Member of the Legislative Assembly of Prince Edward Island
- In office 1955–1974
- In office 1976–1978

Personal details
- Born: Lloyd George Dewar October 20, 1915 New Perth, Prince Edward Island
- Died: November 19, 2003 (aged 88) O'Leary, Prince Edward Island
- Party: Progressive Conservative
- Relations: John Alexander Dewar, father

= George Dewar (Canadian politician) =

Canadian politician

Lloyd George Dewar, (October 20, 1915 - November 19, 2003) was a Canadian physician and politician.

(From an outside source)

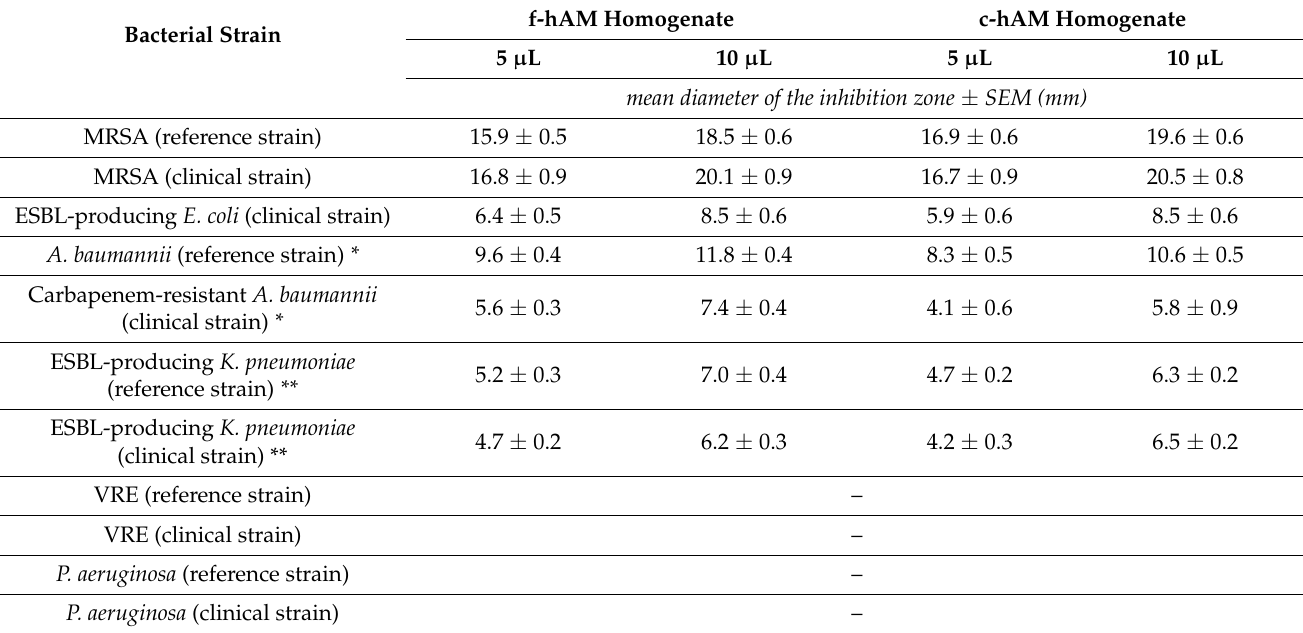
Table 2. The range of antibacterial activity of f-hAM and c-hAM homogenates varies between multidrug-resistant strains. f-hAM Homogenate c-hAM Bacterial Strain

Born in New Perth, Prince Edward Island, the son of John A. Dewar and Laura MacPhee, he studied at Prince of Wales College and graduated with an M.D. from Dalhousie University in 1943. During World War II, he was a member of the Royal Canadian Army Medical Corps. After the war, Dewar practiced in Bedeque and O'Leary. He married Greta Jean Price.

Dewar was first elected to the Legislative Assembly of Prince Edward Island as a PC candidate representing district of 2nd Prince in the 1955 elections, going on to represent the riding for 21 years. He served as Minister of Education from 1959 to 1966 and Provincial Secretary from 1964 to 1966. Dewar ran unsuccessfully for a seat in the House of Commons in 1984. He also served as chairman of the O'Leary Museum and Library Association, later the Prince Edward Island Potato Museum.

In 1993, he was made a Member of the Order of Canada and was awarded the Order of Prince Edward Island in 1996.

In 1993, his autobiography, A Prescription For A Full Life was published.

He is buried at the Brudenell Protestant Cemetery in Prince Edward Island.